Work item: If pictures appear in the lines below, skip them and copy exactly the lines from the one containing "right knee: (120, 53)" through the one containing "right eye: (349, 86)", and nothing else.
☆ ☆ ☆ ☆ ☆ ☆ ☆
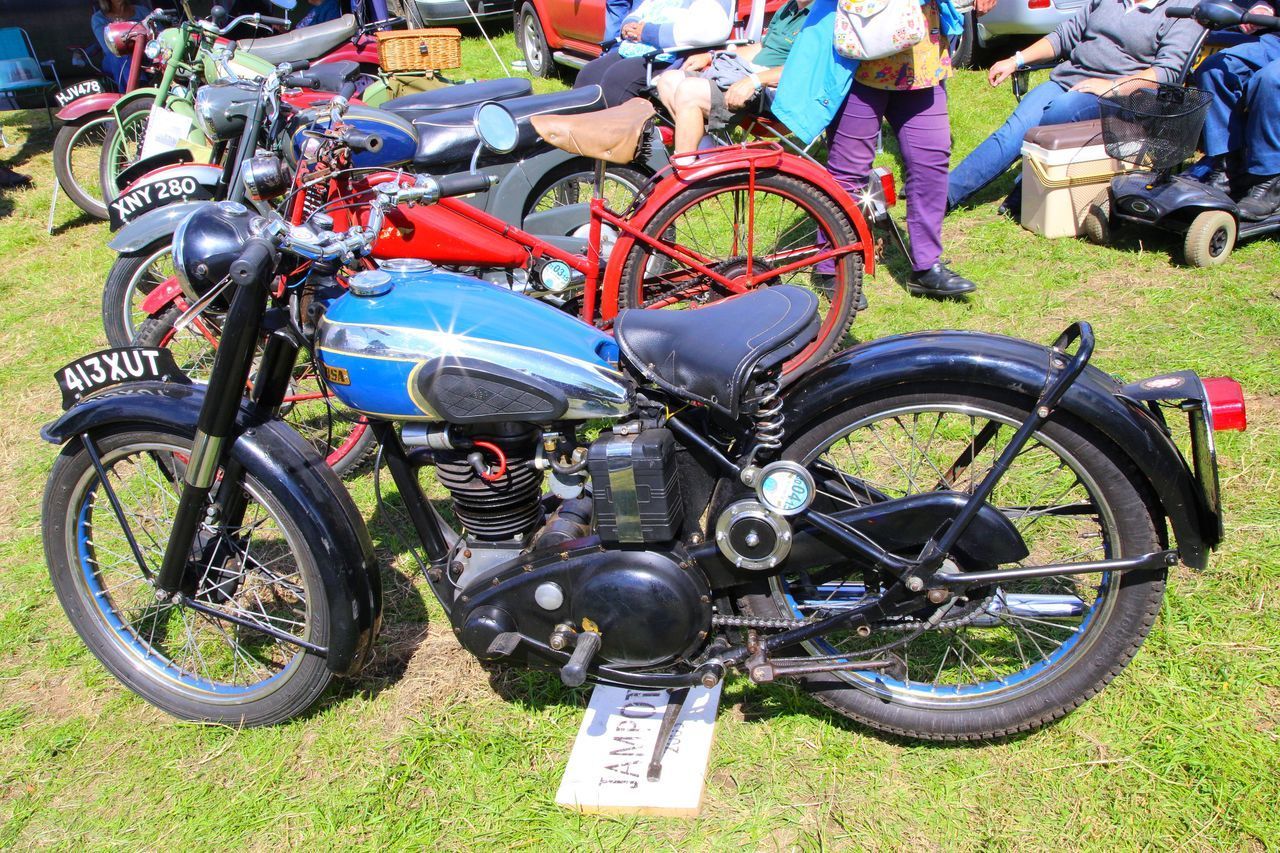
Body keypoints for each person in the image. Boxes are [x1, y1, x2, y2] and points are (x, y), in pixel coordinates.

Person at [773, 0, 976, 299]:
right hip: (861, 56)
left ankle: (926, 267)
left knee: (931, 160)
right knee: (848, 171)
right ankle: (831, 267)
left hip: (920, 58)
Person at [947, 0, 1201, 211]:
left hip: (1120, 95)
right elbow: (1063, 36)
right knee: (1013, 131)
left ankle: (1026, 189)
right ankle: (945, 194)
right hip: (1068, 79)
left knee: (1061, 110)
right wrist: (1016, 60)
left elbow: (1167, 72)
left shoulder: (1182, 10)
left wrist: (1110, 87)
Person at [653, 0, 812, 156]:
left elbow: (804, 71)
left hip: (775, 93)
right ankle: (707, 156)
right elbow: (762, 48)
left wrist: (754, 80)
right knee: (669, 80)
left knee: (688, 90)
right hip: (746, 75)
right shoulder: (788, 7)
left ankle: (685, 171)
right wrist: (711, 56)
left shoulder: (821, 18)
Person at [1192, 2, 1280, 220]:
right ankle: (1228, 169)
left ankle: (1269, 179)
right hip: (1275, 38)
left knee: (1270, 80)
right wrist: (1262, 7)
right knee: (1214, 70)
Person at [573, 0, 734, 107]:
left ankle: (614, 146)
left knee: (617, 78)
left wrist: (649, 32)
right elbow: (646, 7)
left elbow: (712, 30)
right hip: (639, 47)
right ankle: (572, 135)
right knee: (589, 73)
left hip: (671, 56)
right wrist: (630, 23)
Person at [91, 0, 151, 91]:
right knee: (120, 53)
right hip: (113, 59)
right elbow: (108, 48)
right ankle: (138, 90)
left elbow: (161, 34)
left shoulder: (142, 11)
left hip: (146, 53)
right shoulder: (98, 18)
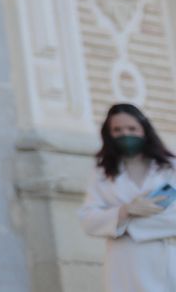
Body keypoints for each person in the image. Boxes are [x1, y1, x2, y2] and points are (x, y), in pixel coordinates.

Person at [79, 102, 176, 289]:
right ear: (109, 134)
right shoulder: (102, 173)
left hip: (167, 258)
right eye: (117, 130)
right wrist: (123, 211)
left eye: (132, 128)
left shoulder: (170, 167)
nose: (125, 134)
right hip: (125, 263)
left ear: (144, 130)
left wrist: (126, 228)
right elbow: (88, 220)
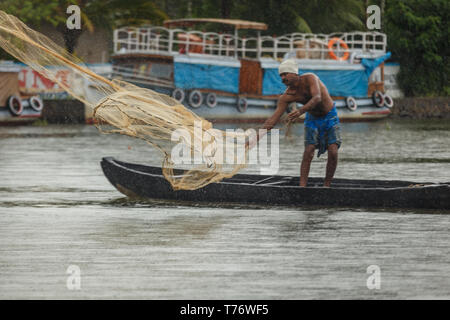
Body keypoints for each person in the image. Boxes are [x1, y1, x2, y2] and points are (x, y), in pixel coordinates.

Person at [251, 59, 342, 187]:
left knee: (333, 150)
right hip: (312, 118)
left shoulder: (310, 78)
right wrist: (257, 137)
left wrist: (300, 111)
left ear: (294, 73)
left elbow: (317, 97)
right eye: (281, 76)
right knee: (309, 150)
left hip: (330, 116)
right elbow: (273, 118)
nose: (283, 78)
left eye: (285, 74)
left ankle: (326, 185)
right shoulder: (287, 96)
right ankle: (302, 186)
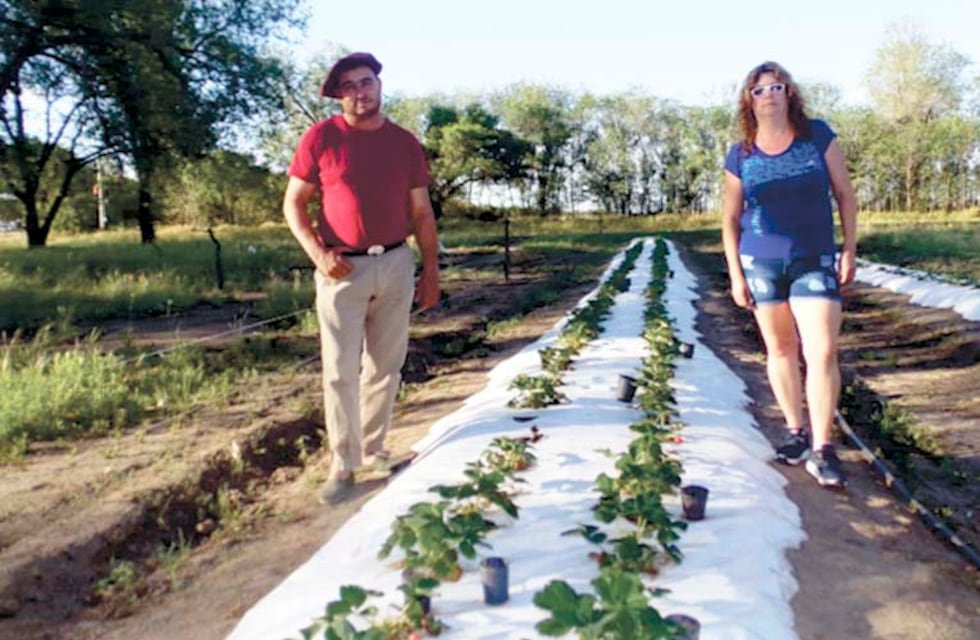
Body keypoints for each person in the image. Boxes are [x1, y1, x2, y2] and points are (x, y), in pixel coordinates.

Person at [283, 52, 441, 504]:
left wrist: (430, 271)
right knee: (339, 369)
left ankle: (373, 450)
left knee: (385, 364)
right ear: (339, 95)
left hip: (394, 263)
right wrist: (317, 253)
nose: (360, 91)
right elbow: (294, 204)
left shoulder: (405, 144)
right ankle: (343, 463)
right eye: (349, 86)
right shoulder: (321, 139)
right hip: (341, 269)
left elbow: (421, 212)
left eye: (366, 81)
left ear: (378, 84)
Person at [721, 61, 857, 489]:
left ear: (789, 94)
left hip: (813, 257)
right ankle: (796, 433)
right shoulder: (741, 153)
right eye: (759, 90)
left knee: (821, 351)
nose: (769, 95)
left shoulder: (817, 136)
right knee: (780, 348)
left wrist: (849, 248)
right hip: (761, 262)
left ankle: (823, 448)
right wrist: (735, 275)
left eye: (777, 87)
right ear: (749, 100)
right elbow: (729, 218)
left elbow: (845, 195)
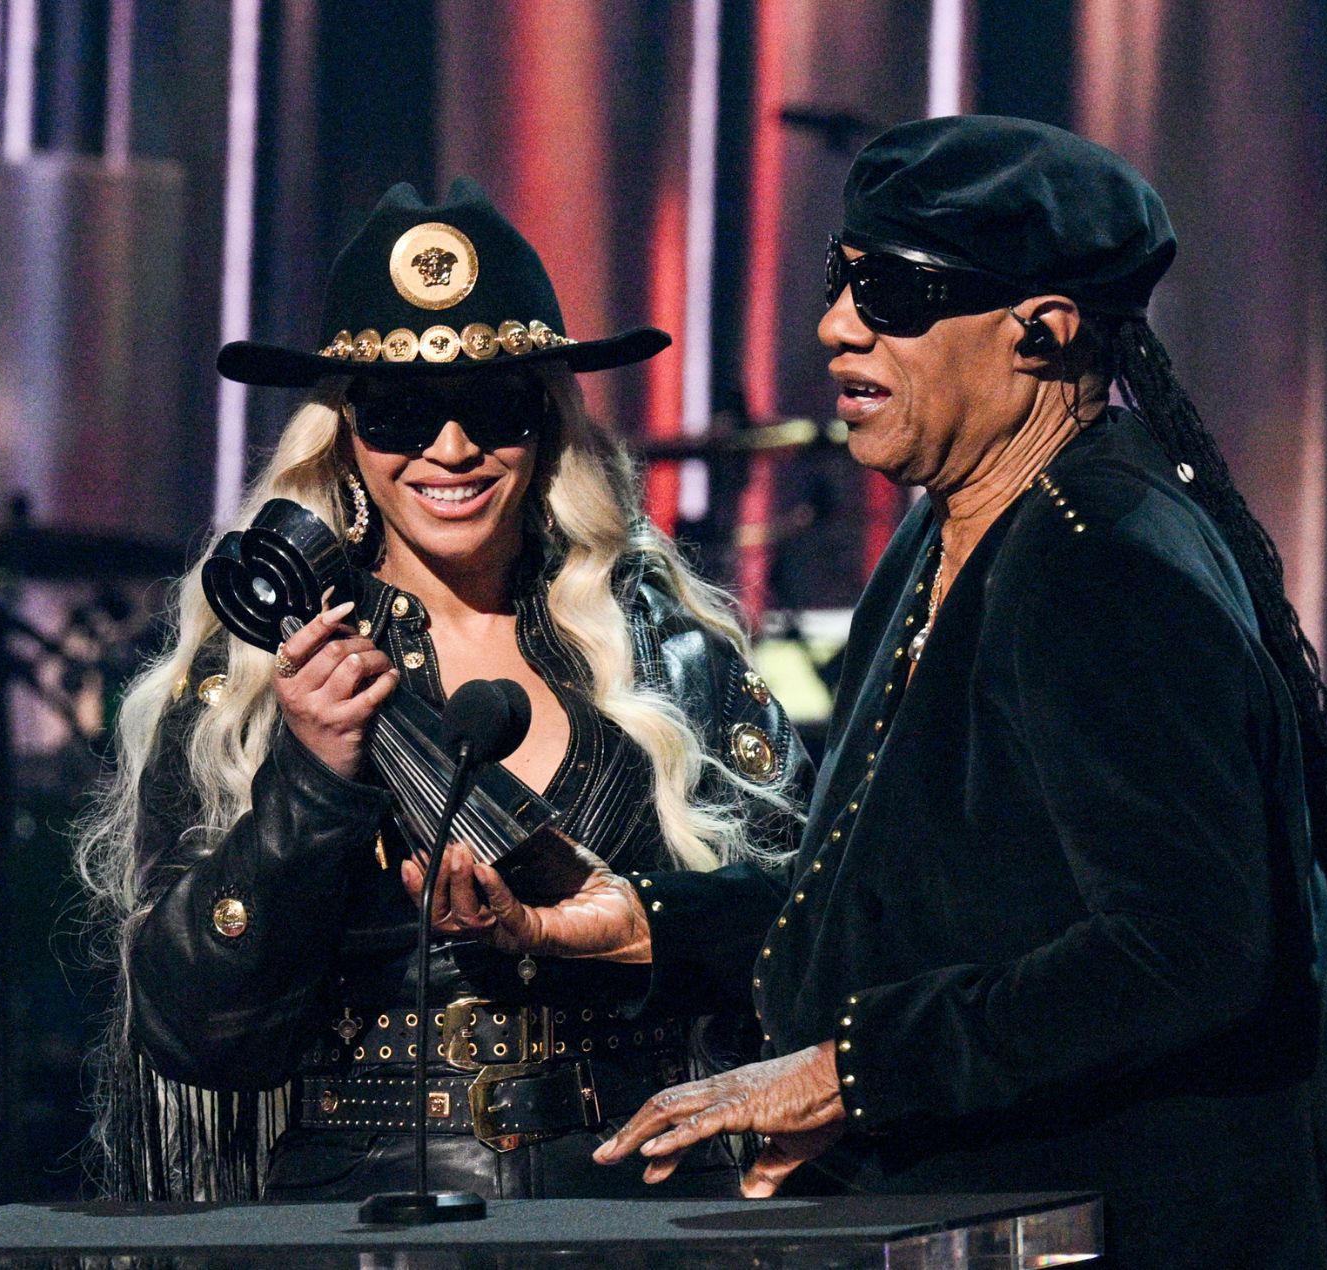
☆ ☆ ☆ ☆ ☆ ☆ ☆
Exercise solution:
right knee: (120, 53)
right hip: (113, 59)
right elbow: (108, 48)
right ankle: (138, 90)
left elbow: (161, 34)
left shoulder: (142, 11)
left hip: (146, 53)
right shoulder: (98, 18)
Body keypoints for each person in the image. Boxes are [x1, y1, x2, y2] and points are (x, y), in pixel coordinates.

Person at [79, 102, 176, 289]:
right ear: (109, 134)
right shoulder: (102, 173)
left hip: (167, 258)
right eye: (117, 130)
right wrist: (123, 211)
left eye: (132, 128)
left shoulder: (170, 167)
nose: (125, 134)
right hip: (125, 263)
left ear: (144, 130)
left wrist: (126, 228)
right elbow: (88, 220)
Body keypoints for each person in the image. Boxes are [x1, y1, x2, y2] and points are (x, y), in pixel coordinates.

Person at [251, 59, 342, 187]:
left knee: (333, 150)
right hip: (312, 118)
left shoulder: (310, 78)
right wrist: (257, 137)
left wrist: (300, 111)
left ear: (294, 73)
left elbow: (317, 97)
right eye: (281, 76)
right knee: (309, 150)
left hip: (330, 116)
right elbow: (273, 118)
nose: (283, 78)
left eye: (285, 74)
left ankle: (326, 185)
right shoulder: (287, 96)
right ankle: (302, 186)
Body keypoints for each person in the image. Boxes are [x1, y1, x2, y2] and points are (x, y), in pixel coordinates.

Person at [283, 52, 441, 504]:
left wrist: (430, 271)
right knee: (339, 369)
left ankle: (373, 450)
left knee: (385, 364)
right ear: (339, 95)
left hip: (394, 263)
right wrist: (317, 253)
nose: (360, 91)
right elbow: (294, 204)
left shoulder: (405, 144)
right ankle: (343, 463)
right eye: (349, 86)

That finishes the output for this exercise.